Is @safe still a work-in-progress?

[Maksim Fomin]

On Friday, 17 August 2018 at 07:19:25 UTC, Peter Alexander wrote:
>
> My question is: what is the status of @safe? I am quite 
> surprised to see such a simple case fail. Is @safe believed to 
> be fully implemented (modulo bugs) and this is just an 
> unfortunate corner case, or is it known work-in-progress?

Years ago (2012-2013 
https://forum.dlang.org/post/xibbzslaunogifsomapl@forum.dlang.org) I was arguing that @safe is crippled: 1) there is high probability that some loopholes are missing (several of them were posted to bugzilla and still not fixed since then) 2) fixing loopholes will make using @safe inconvenient.

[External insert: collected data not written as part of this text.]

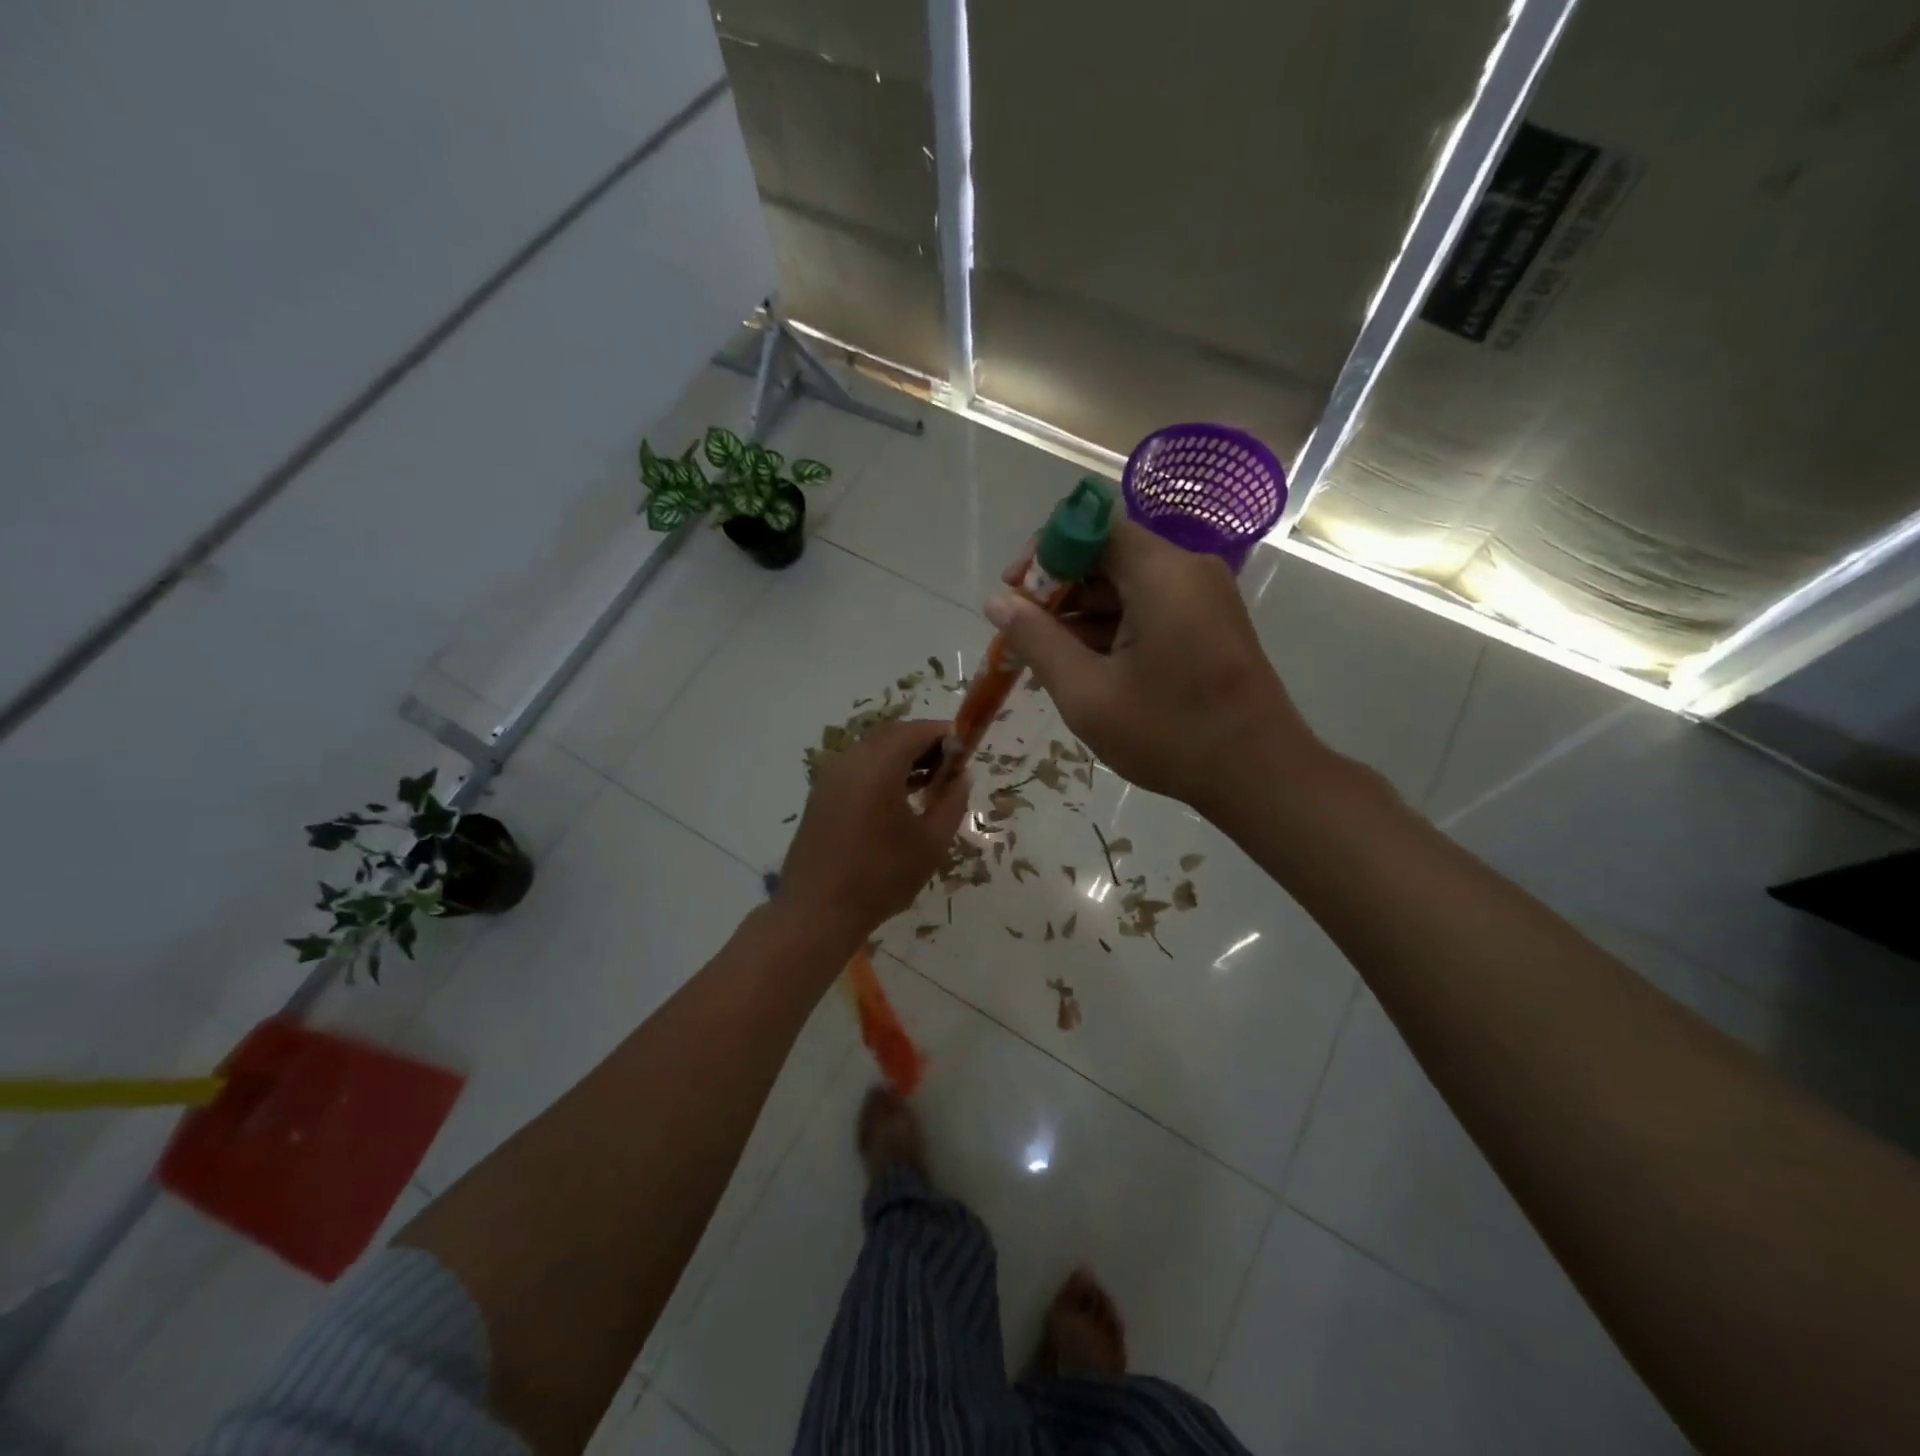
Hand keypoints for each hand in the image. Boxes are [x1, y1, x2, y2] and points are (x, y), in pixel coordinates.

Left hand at [776, 719, 970, 940]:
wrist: (817, 912)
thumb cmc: (881, 877)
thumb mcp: (931, 843)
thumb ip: (952, 802)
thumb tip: (962, 776)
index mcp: (878, 766)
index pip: (916, 731)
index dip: (944, 735)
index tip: (966, 751)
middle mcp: (850, 761)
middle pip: (892, 735)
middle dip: (923, 744)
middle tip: (950, 769)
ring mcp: (830, 778)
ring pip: (872, 751)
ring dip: (902, 758)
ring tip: (929, 785)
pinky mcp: (820, 796)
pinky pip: (856, 769)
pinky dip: (881, 772)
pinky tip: (898, 800)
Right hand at [985, 517, 1324, 812]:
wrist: (1259, 775)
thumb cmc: (1170, 734)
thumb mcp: (1087, 693)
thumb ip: (1037, 641)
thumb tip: (996, 601)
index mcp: (1162, 573)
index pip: (1091, 526)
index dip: (1045, 551)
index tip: (1014, 592)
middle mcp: (1188, 569)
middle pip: (1109, 554)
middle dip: (1059, 588)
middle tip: (1024, 635)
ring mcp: (1204, 596)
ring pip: (1127, 583)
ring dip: (1083, 613)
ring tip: (1048, 658)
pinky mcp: (1209, 622)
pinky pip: (1150, 606)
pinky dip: (1114, 627)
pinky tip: (1087, 667)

My point is somewhat different from expressed already here by 
Jonathan. He speaks about whitelisting/blacklisting and that the 
former model will always contain loopholes. In my view, the 
reason is that memory safety in (essentially good old C) memory 
model depends on runtime memory type which is unrelated to static 
type. Taking random variable - it can be allocated on stack, 
heap, GC-heap, thread-local and there is no way at CT to 
determine this in general case. In other words, static type rules 
is bad approach to determine memory safety. It can be used to 
detect some obvious bugs, but does not work across compilation 
boundaries. The better approach in my view is to insert runtime 
code which performs some tests (at least this how C# works).